Hidup Antara Syukur dan Sabar
Pernahkah kita berpikir bahwa segala peristiwa yang terjadi dalam kehidupan ini pada hakikatnya merupakan ketetapan dari Sang Maha Kuasa? Tidak ada satu pun yang terjadi secara kebetulan, karena setiap peristiwa memiliki hikmah dan pelajaran yang tersimpan di baliknya. Jika kita mampu merenungkannya lebih dalam, mungkin hati kita akan lebih mudah menerima segala ketentuan yang telah ditakdirkan.
Sebagai seorang hamba, ketika diberi kenikmatan hendaknya kita menyikapinya dengan rasa syukur, dan ketika diberi ujian hendaknya kita menghadapinya dengan kesabaran. Syukur menjadikan nikmat terasa lebih berarti, sedangkan sabar menjadikan ujian terasa lebih ringan untuk dijalani. Dengan dua sikap inilah seseorang akan lebih tenang dalam menghadapi realitas kehidupan.

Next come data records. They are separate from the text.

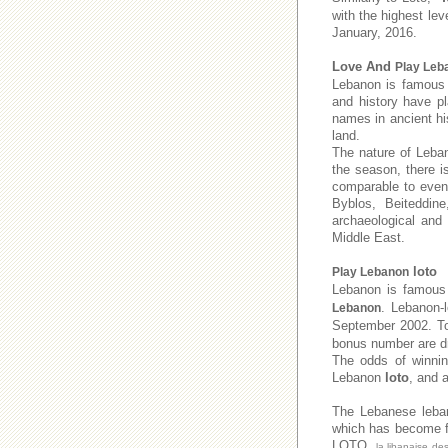
with the highest lev
January, 2016.
Love And
Play Leb
Lebanon is famous f
and history have pl
names in ancient his
land.
The nature of Leban
the season, there i
comparable to even 
Byblos, Beiteddine
archaeological and
Middle East.
loto
Play Lebanon
Lebanon is famous 
. Lebanon-
Lebanon
September 2002. 
bonus number are dr
The odds of winnin
Lebanon
loto
, and 
The Lebanese leb
which has become fa
LOTO,
la libanaise de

Syukur dan sabar memang memiliki makna yang berbeda, namun pernahkah kita menyadari bahwa yang memberikan anugerah dan yang memberikan ujian adalah Zat yang sama, yaitu Allah SWT? Terkadang kita merasa kecewa ketika sesuatu yang sangat kita harapkan belum tercapai, atau bahkan berjalan tidak sesuai dengan apa yang kita bayangkan.
Namun, jika kita renungkan lebih dalam, keinginan yang diganti dengan sesuatu yang lain mungkin bukanlah bentuk penolakan, melainkan bentuk kasih sayang Allah SWT kepada hamba-Nya. Bisa jadi apa yang kita inginkan belum tentu baik bagi kita, sedangkan apa yang Allah pilihkan mengandung kebaikan yang belum mampu kita pahami saat ini. Maka, pantaskah kita mengeluh atas pilihan-Nya?
Begitu pula ketika kita diuji dengan berbagai persoalan kehidupan. Pada hakikatnya, yang memberikan ujian dan yang menyediakan jalan keluar dari ujian tersebut adalah Zat yang sama. Oleh karena itu, yang perlu kita perhatikan bukanlah seberapa berat ujian yang kita hadapi, tetapi bagaimana cara kita menyikapinya. Apakah kita akan menghadapinya dengan kesabaran dan keyakinan, atau justru tenggelam dalam keluhan?
Hidup memang akan selalu berjalan di antara syukur dan sabar. Ketika nikmat datang, syukur adalah jalan terbaik untuk menjaganya. Ketika ujian datang, sabar adalah kekuatan untuk melewatinya. Sebab seseorang yang mampu menjaga syukur dan sabarnya akan menemukan ketenangan dalam menjalani kehidupan.